Since the outbreak of the virus in China, where 90% of the species is exported to, the export price declined dramatically.

This impelled small and larger fishers to ask the department to take remedial action to support them.

A consultative meeting was held on February 14, following a request from the West Coast Rock Lobster Association (WCRLA) to temporarily end the season, as trade relations with China stopped because of the virus.

"The department is concerned about fishers and communities who have been adversely affected by this unexpected international event. Following consultation with the sector last week, we have decided to extend the nearshore fishery in the Western Cape until June and the offshore and Northern Cape fisheries until September,” Minister of Environment, Forestry and Fisheries Barbara Creecy said.

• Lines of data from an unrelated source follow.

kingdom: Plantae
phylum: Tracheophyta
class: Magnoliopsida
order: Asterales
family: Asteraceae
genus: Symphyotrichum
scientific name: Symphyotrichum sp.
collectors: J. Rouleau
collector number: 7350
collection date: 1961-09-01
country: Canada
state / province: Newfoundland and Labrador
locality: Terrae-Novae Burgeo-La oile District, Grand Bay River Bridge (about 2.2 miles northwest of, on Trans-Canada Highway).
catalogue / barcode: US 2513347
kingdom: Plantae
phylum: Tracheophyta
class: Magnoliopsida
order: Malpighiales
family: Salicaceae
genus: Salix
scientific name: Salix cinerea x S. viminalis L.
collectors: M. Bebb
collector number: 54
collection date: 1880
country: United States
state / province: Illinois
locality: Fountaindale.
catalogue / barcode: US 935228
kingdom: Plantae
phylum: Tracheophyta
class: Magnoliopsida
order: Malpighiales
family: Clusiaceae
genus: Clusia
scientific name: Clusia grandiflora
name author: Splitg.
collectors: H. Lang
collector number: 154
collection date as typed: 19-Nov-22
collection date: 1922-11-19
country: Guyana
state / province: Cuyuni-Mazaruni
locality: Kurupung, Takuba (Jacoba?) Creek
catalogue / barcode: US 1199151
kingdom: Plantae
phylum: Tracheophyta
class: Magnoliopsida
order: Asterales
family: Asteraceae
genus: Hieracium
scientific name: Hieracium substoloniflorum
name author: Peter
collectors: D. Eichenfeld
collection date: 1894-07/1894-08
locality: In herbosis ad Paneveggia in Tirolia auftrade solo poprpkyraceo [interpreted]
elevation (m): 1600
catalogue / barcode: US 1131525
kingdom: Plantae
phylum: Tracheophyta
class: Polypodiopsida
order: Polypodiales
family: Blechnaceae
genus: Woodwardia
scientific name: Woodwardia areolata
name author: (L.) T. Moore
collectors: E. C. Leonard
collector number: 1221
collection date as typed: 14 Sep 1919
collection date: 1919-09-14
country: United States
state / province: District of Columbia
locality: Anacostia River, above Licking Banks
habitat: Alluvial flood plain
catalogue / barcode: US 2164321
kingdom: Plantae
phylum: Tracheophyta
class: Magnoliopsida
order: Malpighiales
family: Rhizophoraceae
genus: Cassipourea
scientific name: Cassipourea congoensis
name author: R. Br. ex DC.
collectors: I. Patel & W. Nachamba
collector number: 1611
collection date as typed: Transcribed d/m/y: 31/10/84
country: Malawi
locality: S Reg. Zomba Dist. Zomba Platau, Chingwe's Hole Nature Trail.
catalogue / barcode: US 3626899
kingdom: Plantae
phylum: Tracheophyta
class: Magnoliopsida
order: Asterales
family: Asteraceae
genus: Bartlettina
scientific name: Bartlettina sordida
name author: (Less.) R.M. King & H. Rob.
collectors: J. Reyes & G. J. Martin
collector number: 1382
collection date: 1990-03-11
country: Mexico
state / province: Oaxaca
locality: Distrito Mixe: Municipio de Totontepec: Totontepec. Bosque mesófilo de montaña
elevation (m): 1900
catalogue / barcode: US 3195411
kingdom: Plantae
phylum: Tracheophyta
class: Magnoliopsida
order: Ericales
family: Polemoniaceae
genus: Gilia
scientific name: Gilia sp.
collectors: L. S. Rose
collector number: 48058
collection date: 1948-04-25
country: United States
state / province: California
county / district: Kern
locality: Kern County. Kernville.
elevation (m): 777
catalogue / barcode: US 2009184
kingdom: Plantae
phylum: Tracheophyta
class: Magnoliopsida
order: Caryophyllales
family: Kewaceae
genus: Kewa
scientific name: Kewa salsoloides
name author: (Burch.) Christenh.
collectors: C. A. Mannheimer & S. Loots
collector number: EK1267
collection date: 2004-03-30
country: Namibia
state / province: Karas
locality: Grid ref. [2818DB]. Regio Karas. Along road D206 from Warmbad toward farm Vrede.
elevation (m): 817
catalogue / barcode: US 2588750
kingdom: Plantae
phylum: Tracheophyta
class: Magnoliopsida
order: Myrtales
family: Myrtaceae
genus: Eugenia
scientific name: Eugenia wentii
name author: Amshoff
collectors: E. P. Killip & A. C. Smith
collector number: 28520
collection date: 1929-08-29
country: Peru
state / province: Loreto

READ | Coronavirus: what we know and what we don't

The department took additional steps to allow the amendment of permit conditions to allow fishers, both in the WCRLA and line fish sectors, to be able to land their catches over weekends. Such amendments will allow fishery control officers to be on site to monitor and record landings.

“Because the department cannot compensate fishers for their financial losses, we have decided to extend the season in the hope that those most affected by the current drop in sales will have time to make up for their losses. This decision takes into account that the season in all these areas would automatically end once the 10% berried female threshold is reached,” Creecy added.

Creecy also indicated that the department was unable to consider granting a rollover of uncaught lobster to the next season, but it would include under-catches into the assessment procedures used to set the 2020/2021 total allowable catch.

Consensus was not reached at a meeting with small-scale fishers because they believed a decision would hinder their ability to fish for the domestic market.

The Port Nolloth Co-operative has voluntarily suspended fishing until the situation improves.